→ **Page excerpt**:
The Carlow-based trainer headed to Prestbury Park this week with a breath-taking 70-strong team of horses.
With a record-breaking 94 winners to his name before the festival, he had already hit the 100 milestone by Wednesday evening, with his son Patrick riding Jasmin de Vaux to victory in the Champion Bumper.
In truth, he could be into the 100s by Thursday morning. In the first day alone, the Closutton maestro saddled three winners with State Man, Lossiemouth and the mercurial Gaelic Warrior all recording Grade One victories.
Mullins is well on his way to yet another champion trainer crown, with a distinct possibility of a clean sweep of all of the championship races.
From here to Friday, he trains the favourite for two of the three championship races, with Gordon Elliott’s Teahupoo’s short odds in the world hurdle the only exception.
The Prestbury Cup
Perhaps as a consequence of Mullins’ continued success, Ireland’s dominance over England continues at the Olympics of horse-racing. In fact, over the last eight years, England have only won the Prestbury Cup once.

→ **The problem**: Proceed with the horse-racing excerpt, continuing it from its final sentence. The entries that follow are unrelated to the horse-racing excerpt.

[Chart analysis data]

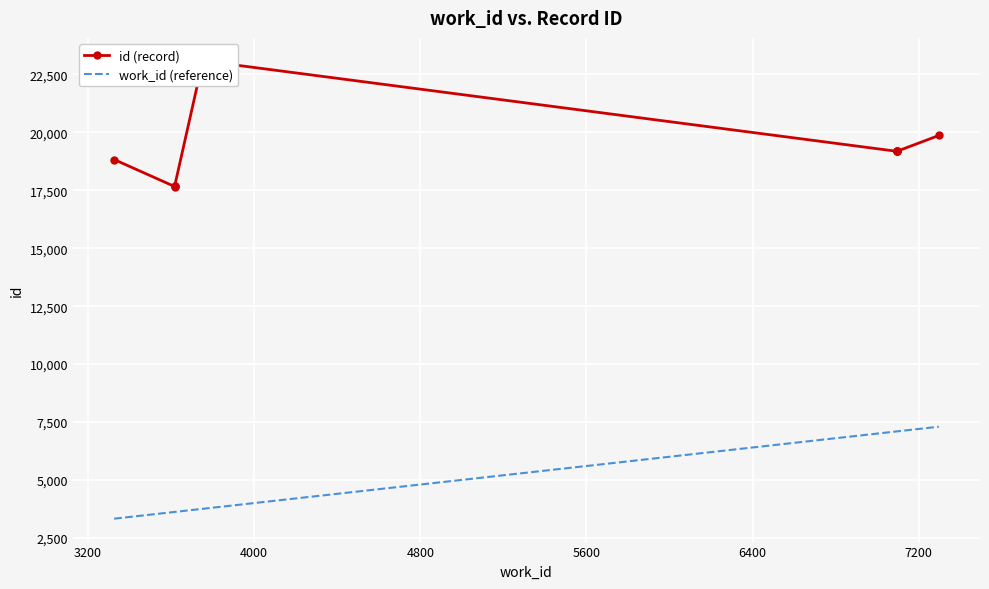

How many values in the work_id (reference) series exceed 7097?

1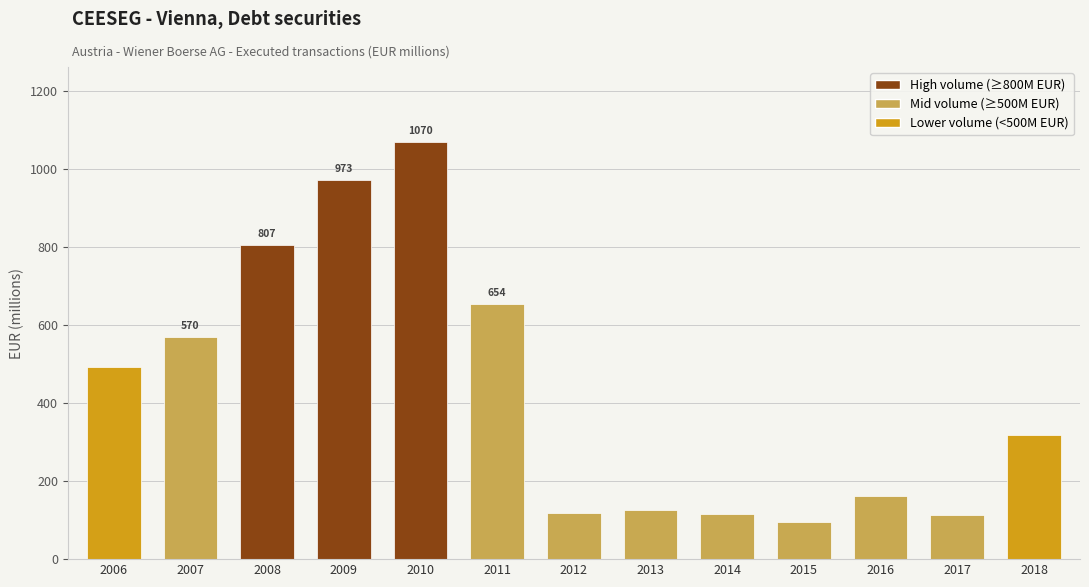

What is the sum of the values at 2018 and 2006?

811.8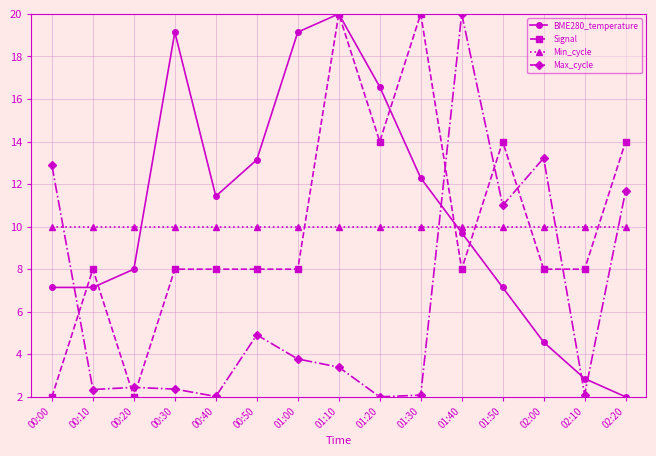

What is the lowest value of the BME280_temperature series?

2.0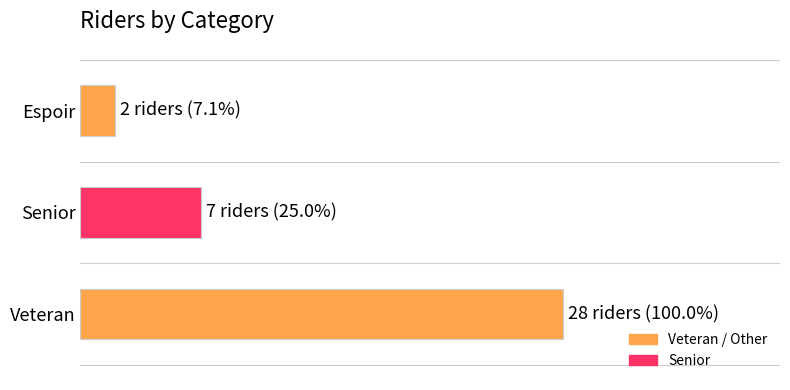

What is the smallest value displayed?

2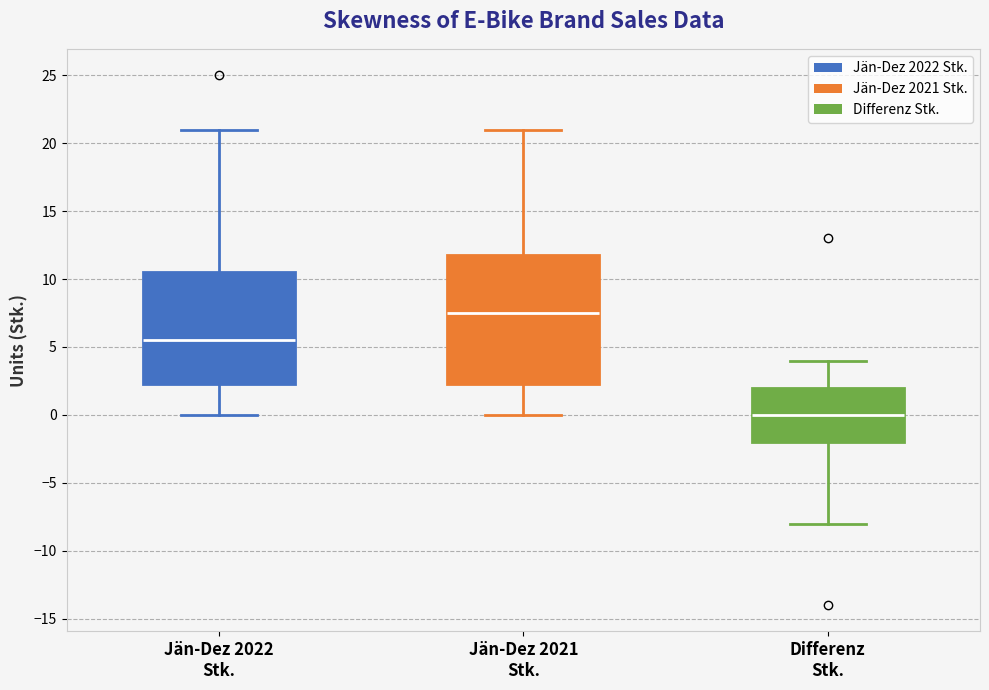

Where does the upper whisker of the box for Differenz Stk. end on the y-axis? The values are not printed on the chart, so give them approximately, as read against the axis.

4.0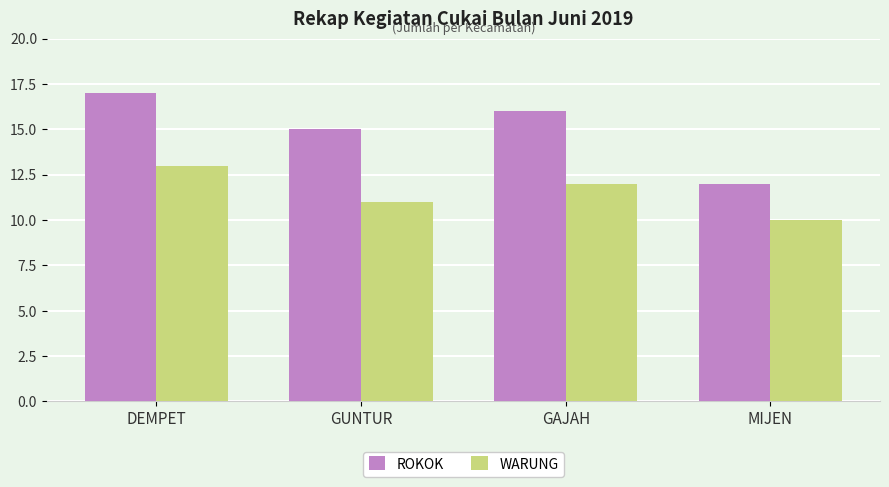

Reading left to right, extract all data points from this chart.

ROKOK: DEMPET=17	GUNTUR=15	GAJAH=16	MIJEN=12
WARUNG: DEMPET=13	GUNTUR=11	GAJAH=12	MIJEN=10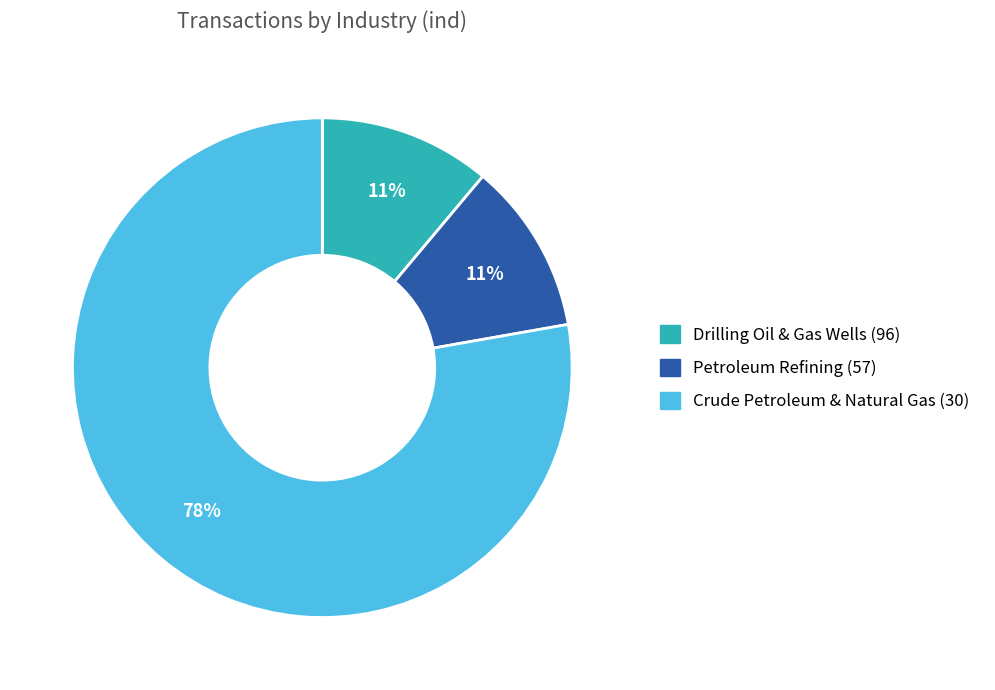

Which slice represents more than half of the pie?

Crude Petroleum & Natural Gas (30)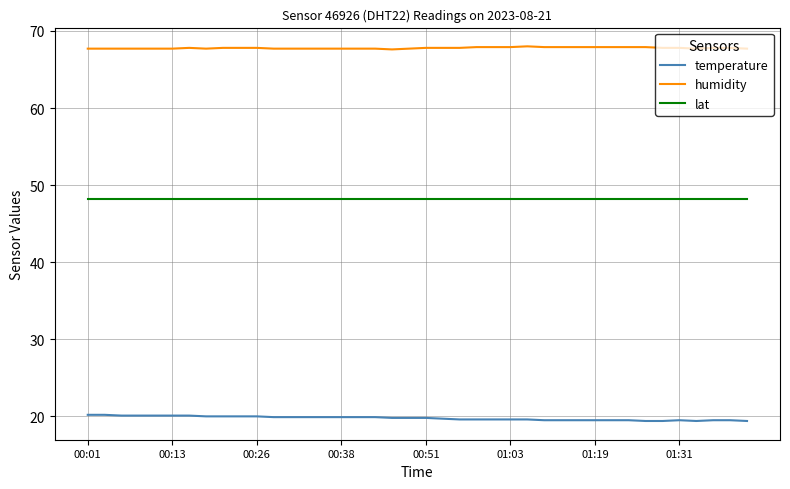

What is the minimum value shown in the chart?

19.4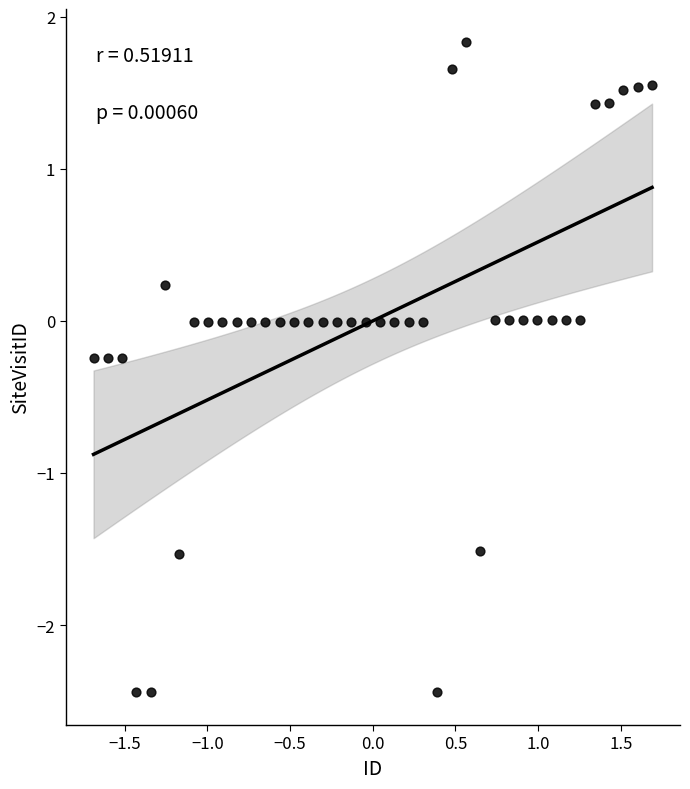

What is the range of Y values (max minus min)?

4.3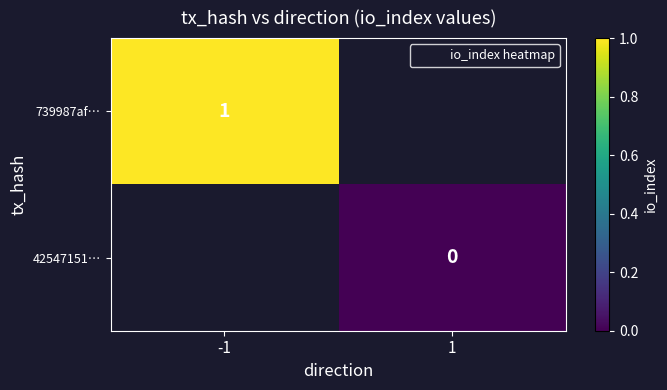

Which category has the lowest value across all series?

1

→ **Expected answer**:
With Mullins supported by the likes of Henry de Bromhead and Gordon Elliott, the Irish are expected to have another successful week at the Cotswolds.
The ground
John ‘Shark’ Hanlon’s Gold Cup hopes are pinned on the shoulders of his horse Hewick. They lie in the hands of Wexford jockey Jordan Gainford but they all lie helplessly in the lap of the weather gods. Shark, the Kilkenny trainer, has said in the build-up to the festival that, should the weather go against him on Cheltenham week, ‘the people’s horse,’ will not race.
Hewick, just like Joseph O’Brien’s Banbridge (favourite for Thursday’s Ryanair chase) is a hard ground horse and will not race if the weather is wet, and the ground soft.